Poco distante dal centro storico, lungo quella che un tempo era la Via Appia, un piccolo spazio rettangolare ben proporzionato e raccolto è oggi un vuoto urbano, un’area di risulta utilizzata perlopiù come parcheggio.
Gli edifici che ne defiscono la forma sono luoghi di particolare importanza sociale e simbolica, sopravvissuti al devastante terremoto del 1980 che colpì la regione Irpinia.
Ad Est un piccolo edificio di abitazione definisce il primo lato della piazza.
L’ingresso della scuola elementare è situato centralmente rispetto alla piazza, e fu costruita sulle macerie dell’ex convento Agostiniano di cui faceva parte anche l’attuale chiesa di S. Nicola, edificio che ne segna il suo perimetro lungo il lato Ovest.
Atripalda nel tentativo di trasformare questo piccolo slargo ad oggi informe
e privo di identita in un luogo di ritrovo e socialità, riconoscibile all’interno
del contesto urbano del paese.
Un luogo protetto in cui ritrovare l’equilibrio del vivere e nel quale i bambini
possano giocare tranquillamente.
Si è cercato pertanto di immaginare la superficie della piazza come uno
"spazio aperto abitabile" in cui gli elementi naturali e artificiali si fondono in un
disegno geometrico astratto di forme e colori.

La nuova configurazione si sviluppa attorno a due elementi principali:
1 - Le “vele” o grandi vasche verdi inclinate definiscono la geometria della piazza e contemporaneamente la proteggono dal traffico di via Roma.
2 - il percorso di accesso alla chiesa, una naturale deviazione di Via Roma che si configura come elemento di connessione tra gli ambienti della piazza.
La piazza a sua volta è suddivisa in tre ambienti differenti:
a - Lo spazio più ampio è collocato centralmente più vicino alla scuola, è stato pensato come luogo in cui i bambini possono incontrarsi e giocare assieme appena finite le lezioni.
Le vele abbracciano la superficie e nel contempo assicurano protezione e riparo dal traffico urbano di via Roma.
Una piccola porzione è stata attrezzata con sedute di altezza differente utilizzabili da adulti e bambini.
Qui alberi di media grandezza assicurano il giusto ombrggiamento durante i periodi caldi dell’anno.
Il lato lungo che costeggia il percorso di accesso alla chiesa, invece, è stato attrezzato con ampie aree di sosta pensate come se la pavimentazione si staccasse in quattro grandi pieghe.
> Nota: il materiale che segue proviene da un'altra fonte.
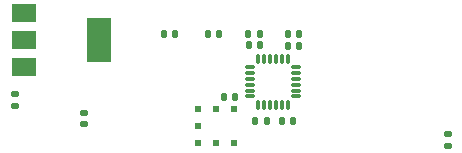
<source format=gbr>
%TF.GenerationSoftware,KiCad,Pcbnew,6.0.4*%
%TF.CreationDate,2022-07-04T15:33:54+01:00*%
%TF.ProjectId,bob,626f622e-6b69-4636-9164-5f7063625858,rev?*%
%TF.SameCoordinates,Original*%
%TF.FileFunction,Paste,Bot*%
%TF.FilePolarity,Positive*%
%FSLAX46Y46*%
G04 Gerber Fmt 4.6, Leading zero omitted, Abs format (unit mm)*
G04 Created by KiCad (PCBNEW 6.0.4) date 2022-07-04 15:33:54*
%MOMM*%
%LPD*%
G01*
G04 APERTURE LIST*
G04 Aperture macros list*
%AMRoundRect*
0 Rectangle with rounded corners*
0 $1 Rounding radius*
0 $2 $3 $4 $5 $6 $7 $8 $9 X,Y pos of 4 corners*
0 Add a 4 corners polygon primitive as box body*
4,1,4,$2,$3,$4,$5,$6,$7,$8,$9,$2,$3,0*
0 Add four circle primitives for the rounded corners*
1,1,$1+$1,$2,$3*
1,1,$1+$1,$4,$5*
1,1,$1+$1,$6,$7*
1,1,$1+$1,$8,$9*
0 Add four rect primitives between the rounded corners*
20,1,$1+$1,$2,$3,$4,$5,0*
20,1,$1+$1,$4,$5,$6,$7,0*
20,1,$1+$1,$6,$7,$8,$9,0*
20,1,$1+$1,$8,$9,$2,$3,0*%
G04 Aperture macros list end*
%ADD10R,0.599440X0.497840*%
%ADD11R,0.497840X0.599440*%
%ADD12RoundRect,0.140000X-0.170000X0.140000X-0.170000X-0.140000X0.170000X-0.140000X0.170000X0.140000X0*%
%ADD13RoundRect,0.075000X-0.075000X0.350000X-0.075000X-0.350000X0.075000X-0.350000X0.075000X0.350000X0*%
%ADD14RoundRect,0.075000X-0.350000X-0.075000X0.350000X-0.075000X0.350000X0.075000X-0.350000X0.075000X0*%
%ADD15R,2.000000X1.500000*%
%ADD16R,2.000000X3.800000*%
%ADD17RoundRect,0.135000X-0.185000X0.135000X-0.185000X-0.135000X0.185000X-0.135000X0.185000X0.135000X0*%
%ADD18RoundRect,0.135000X-0.135000X-0.185000X0.135000X-0.185000X0.135000X0.185000X-0.135000X0.185000X0*%
%ADD19RoundRect,0.135000X0.135000X0.185000X-0.135000X0.185000X-0.135000X-0.185000X0.135000X-0.185000X0*%
%ADD20RoundRect,0.140000X-0.140000X-0.170000X0.140000X-0.170000X0.140000X0.170000X-0.140000X0.170000X0*%
%ADD21RoundRect,0.140000X0.140000X0.170000X-0.140000X0.170000X-0.140000X-0.170000X0.140000X-0.170000X0*%
G04 APERTURE END LIST*
D10*
%TO.C,U5*%
X43251400Y-28534400D03*
X44750000Y-28534400D03*
X46248600Y-28534400D03*
X46248600Y-31430000D03*
X44750000Y-31430000D03*
X43251400Y-31430000D03*
D11*
X43251400Y-29982200D03*
%TD*%
D12*
%TO.C,C15*%
X33579164Y-28840000D03*
X33579164Y-29800000D03*
%TD*%
D13*
%TO.C,U4*%
X48300000Y-28180000D03*
X48800000Y-28180000D03*
X49300000Y-28180000D03*
X49800000Y-28180000D03*
X50300000Y-28180000D03*
X50800000Y-28180000D03*
D14*
X51500000Y-27480000D03*
X51500000Y-26980000D03*
X51500000Y-26480000D03*
X51500000Y-25980000D03*
X51500000Y-25480000D03*
X51500000Y-24980000D03*
D13*
X50800000Y-24280000D03*
X50300000Y-24280000D03*
X49800000Y-24280000D03*
X49300000Y-24280000D03*
X48800000Y-24280000D03*
X48300000Y-24280000D03*
D14*
X47600000Y-24980000D03*
X47600000Y-25480000D03*
X47600000Y-25980000D03*
X47600000Y-26480000D03*
X47600000Y-26980000D03*
X47600000Y-27480000D03*
%TD*%
D15*
%TO.C,U3*%
X28500000Y-24980000D03*
D16*
X34800000Y-22680000D03*
D15*
X28500000Y-22680000D03*
X28500000Y-20380000D03*
%TD*%
D17*
%TO.C,R8*%
X64349164Y-30670000D03*
X64349164Y-31690000D03*
%TD*%
D18*
%TO.C,R7*%
X49019164Y-29580000D03*
X47999164Y-29580000D03*
%TD*%
D19*
%TO.C,R1*%
X48499164Y-22180000D03*
X47479164Y-22180000D03*
%TD*%
D17*
%TO.C,R6*%
X27700000Y-28280000D03*
X27700000Y-27260000D03*
%TD*%
D20*
%TO.C,C16*%
X51279164Y-29580000D03*
X50319164Y-29580000D03*
%TD*%
%TO.C,C10*%
X50789164Y-22230000D03*
X51749164Y-22230000D03*
%TD*%
%TO.C,C13*%
X41299164Y-22180000D03*
X40339164Y-22180000D03*
%TD*%
D21*
%TO.C,C12*%
X44019164Y-22180000D03*
X44979164Y-22180000D03*
%TD*%
%TO.C,C11*%
X47490000Y-23130000D03*
X48450000Y-23130000D03*
%TD*%
D20*
%TO.C,C14*%
X46349164Y-27530000D03*
X45389164Y-27530000D03*
%TD*%
D21*
%TO.C,C4*%
X51749164Y-23180000D03*
X50789164Y-23180000D03*
%TD*%
M02*

</source>
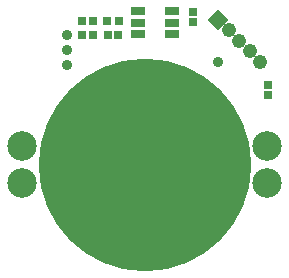
<source format=gbs>
G04 Layer_Color=16711935*
%FSLAX25Y25*%
%MOIN*%
G70*
G01*
G75*
%ADD35C,0.09855*%
%ADD36C,0.04761*%
G04:AMPARAMS|DCode=37|XSize=47.59mil|YSize=47.61mil|CornerRadius=0mil|HoleSize=0mil|Usage=FLASHONLY|Rotation=315.000|XOffset=0mil|YOffset=0mil|HoleType=Round|Shape=Rectangle|*
%AMROTATEDRECTD37*
4,1,4,-0.03366,-0.00001,0.00001,0.03366,0.03366,0.00001,-0.00001,-0.03366,-0.03366,-0.00001,0.0*
%
%ADD37ROTATEDRECTD37*%

%ADD38C,0.03500*%
%ADD39C,0.70879*%
%ADD40R,0.02769X0.03162*%
%ADD41R,0.02965X0.03162*%
%ADD42R,0.03162X0.02965*%
%ADD43R,0.05131X0.03162*%
D35*
X40945Y-15905D02*
D03*
Y-3701D02*
D03*
X-40945Y-15905D02*
D03*
Y-3701D02*
D03*
D36*
X35107Y27893D02*
D03*
X31571Y31429D02*
D03*
X38642Y24358D02*
D03*
X28036Y34964D02*
D03*
D37*
X24500Y38500D02*
D03*
D38*
Y24500D02*
D03*
X24383Y-117D02*
D03*
X-26000Y28500D02*
D03*
Y33500D02*
D03*
Y23500D02*
D03*
D39*
X0Y-10000D02*
D03*
D40*
X-8531Y38000D02*
D03*
X-12468D02*
D03*
X-17031Y33500D02*
D03*
X-20968D02*
D03*
D41*
X16000Y37827D02*
D03*
Y41173D02*
D03*
X41000Y16673D02*
D03*
Y13327D02*
D03*
D42*
X-17327Y38000D02*
D03*
X-20673D02*
D03*
X-8827Y33500D02*
D03*
X-12173D02*
D03*
D43*
X9012Y41240D02*
D03*
Y33760D02*
D03*
Y37500D02*
D03*
X-2012D02*
D03*
Y41240D02*
D03*
Y33760D02*
D03*
M02*

</source>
I nuovi elementi possono essere utilizzate per il riposo o il gioco.
b - Una piccola piazzetta antistante il sagrato e compresa tra la facciata della chiesa e la “vela maggiore” è uno spazio di passaggio, incontro e sosta pensato per accogliere i fedeli nei giorni di festa.
c - Sul lato opposto della chiesa, compreso tra la “vela” minore e la residenza uno slargo si caratterizza come una “stanza a cielo aperto”, ove gli abitanti possono trovare la giusta dimensione per conversare intimamente.